Since I don't think we care about carbon pollution in a zombie apocalypse, I'm going to assume "efficient" means...
- Won't attract zombies or looters.
- Maintaining and fueling doesn't put you in danger.
- Doesn't require a lot of specialized skills.
- Doesn't require a lot of hard to find parts.
- Fuel is readily available and won't run out in your lifetime.
You're not getting any deliveries any time soon, so anything that requires a non-local fuel is out. If you have any petroleum fuel you probably want to save it to run a diesel vehicle (gasoline goes bad after a few months). That leaves wind, hydro, solar, and biomass... and maybe propane.
That means burning stuff, probably to make steam to turn a turbine. While this is relatively easy, it also produces a lot of smoke, and requires a lot of foraging. The smoke can attract looters and the foraging requires leaving the safety of your fort. And eventually you'll run out of stuff to burn. Also in colder climates your electricity generation and heating will draw from the same fuel supply.
And hey, it's something to do with all those zombies you've been killing at your fence line. You'll probably burn the corpses to keep down the smell, why not get some power out of it? A human body is hard to get started, but once the fat melts it can go for hours. How well they'll burn depends on how much fat the zombies have left on them. Eventually you'll thin out the local zombie population so they're not a viable fuel source. How fast this happens depends on what the population density was when you set up your fort, and how many your fort attracts. If your plan is to attract zombies as a fuel source... I'll move on to the next fort.
If nothing else is available, biomass will work, but upgrade quick.
If you have a river nearby, great! Even better if there's a convenient waterfall. Even better if there's already a convenient hydroelectric dam! Not too big though, that would probably be too complicated to run and maintain. It's quiet. It's unending. Incorporate it into your fort and you have power and fresh water!
The technology isn't complicated, better technology will mean more efficient power extraction. Even if you can't manage an electric generator, the raw mechanical power can help with all sorts of tasks. You don't even need a waterfall, you can put a turbine in a river and draw power from the current.
Quiet. Hidden. Unending. It's perfect... but eventually the bearings will give out. Maybe 10-20 years. Hopefully you can find some spares in that time, or re-establish civilization.

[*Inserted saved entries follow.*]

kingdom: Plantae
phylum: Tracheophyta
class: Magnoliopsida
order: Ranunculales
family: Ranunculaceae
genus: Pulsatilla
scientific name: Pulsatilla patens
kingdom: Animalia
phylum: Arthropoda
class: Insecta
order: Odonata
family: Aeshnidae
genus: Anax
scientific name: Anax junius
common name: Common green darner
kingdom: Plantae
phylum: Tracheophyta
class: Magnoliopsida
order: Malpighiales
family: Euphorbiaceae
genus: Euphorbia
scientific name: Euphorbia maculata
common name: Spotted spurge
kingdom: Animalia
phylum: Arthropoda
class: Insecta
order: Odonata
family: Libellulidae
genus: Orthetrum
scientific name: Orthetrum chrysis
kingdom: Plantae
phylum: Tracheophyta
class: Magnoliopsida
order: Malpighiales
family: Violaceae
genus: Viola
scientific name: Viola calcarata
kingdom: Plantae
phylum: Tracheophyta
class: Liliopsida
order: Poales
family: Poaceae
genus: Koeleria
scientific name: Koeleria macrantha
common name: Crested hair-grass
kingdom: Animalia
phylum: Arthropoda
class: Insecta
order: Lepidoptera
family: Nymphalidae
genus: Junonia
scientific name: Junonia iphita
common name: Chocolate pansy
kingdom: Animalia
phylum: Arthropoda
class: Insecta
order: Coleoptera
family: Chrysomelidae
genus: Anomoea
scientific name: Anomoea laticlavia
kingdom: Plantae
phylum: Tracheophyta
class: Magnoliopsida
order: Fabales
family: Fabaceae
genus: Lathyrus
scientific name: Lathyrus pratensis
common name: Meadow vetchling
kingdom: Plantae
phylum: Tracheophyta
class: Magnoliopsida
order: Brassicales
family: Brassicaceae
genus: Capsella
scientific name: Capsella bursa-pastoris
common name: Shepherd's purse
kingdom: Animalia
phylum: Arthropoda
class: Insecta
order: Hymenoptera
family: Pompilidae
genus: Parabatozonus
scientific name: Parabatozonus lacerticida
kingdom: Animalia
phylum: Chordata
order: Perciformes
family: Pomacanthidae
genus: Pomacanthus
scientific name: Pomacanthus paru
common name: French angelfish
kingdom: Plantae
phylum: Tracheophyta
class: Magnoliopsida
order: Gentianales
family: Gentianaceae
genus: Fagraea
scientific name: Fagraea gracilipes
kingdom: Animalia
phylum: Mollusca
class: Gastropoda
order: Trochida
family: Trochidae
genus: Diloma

Unlike hydro, which requires a convenient river, solar will always work. In the zombie apocalypse you'll probably be relying on some sort of solar power if nothing else to keep your GPS and radio batteries charged. If you can find some industrial solar panels and batteries, more and more prevalent, you have a nearly maintenance free source of DC power. Power generation will depend on the region and season, but why not?
Ready to go solar setups can be looted from most camping stores. Everything from a small panel to keep your phone charged to a 1200Wh 12V AC power supply able to run a fridge.
Quiet. Unending. Ubiquitous. Nearly maintenance free. The only downside is a rooftop full of clean solar panels might tip off looters.
Basically the same as solar, and a great compliment. When it's not sunny it's often windy. Home installation is a bit less prevalent so scrounging up wind turbines won't be quite as easy.
The downside is the turbine, even a small one, will be noticeable to looters. And they do make some noise that might attract zombies and looters from maybe 100 meters away. Also, like hydro, the bearings will eventually fail.
Propane (honorable mention)
Wait wait wait, I thought we ruled out non-renewables? Well... propane is a special case. There's a lot of it around, and there's a lot of home appliances which will run on propane including the most important, most overlooked of all... a refrigerator! And they're quiet.
Solar and wind are unreliable, and refrigeration uses a lot of power. If your batteries run out on a windless summer night and all your food goes bad, that sucks. Having a propane powered refrigerator can save you from starvation.
Look for them in camping stores and in RVs.
So there you have it. Your best bet is hydro, if available. And you should supplement it with solar and wind. Keep biomass and propane available as a last resort.
Hoard good bearings! Efficient power generation requires something to rotate very fast. That means you need good bearings. Bearings wear out, how fast depends on how well maintained they are and how balanced the load on them is. Cheap, poorly balanced bearings will wear out in a few years. Good, well balanced, well maintained bearings might last a few decades. Good bearings require sophisticated metallurgy, you're not likely to be able to make them yourself.
They'll corrode if left on a shelf, so find them early and store them in light oil to prevent corrosion.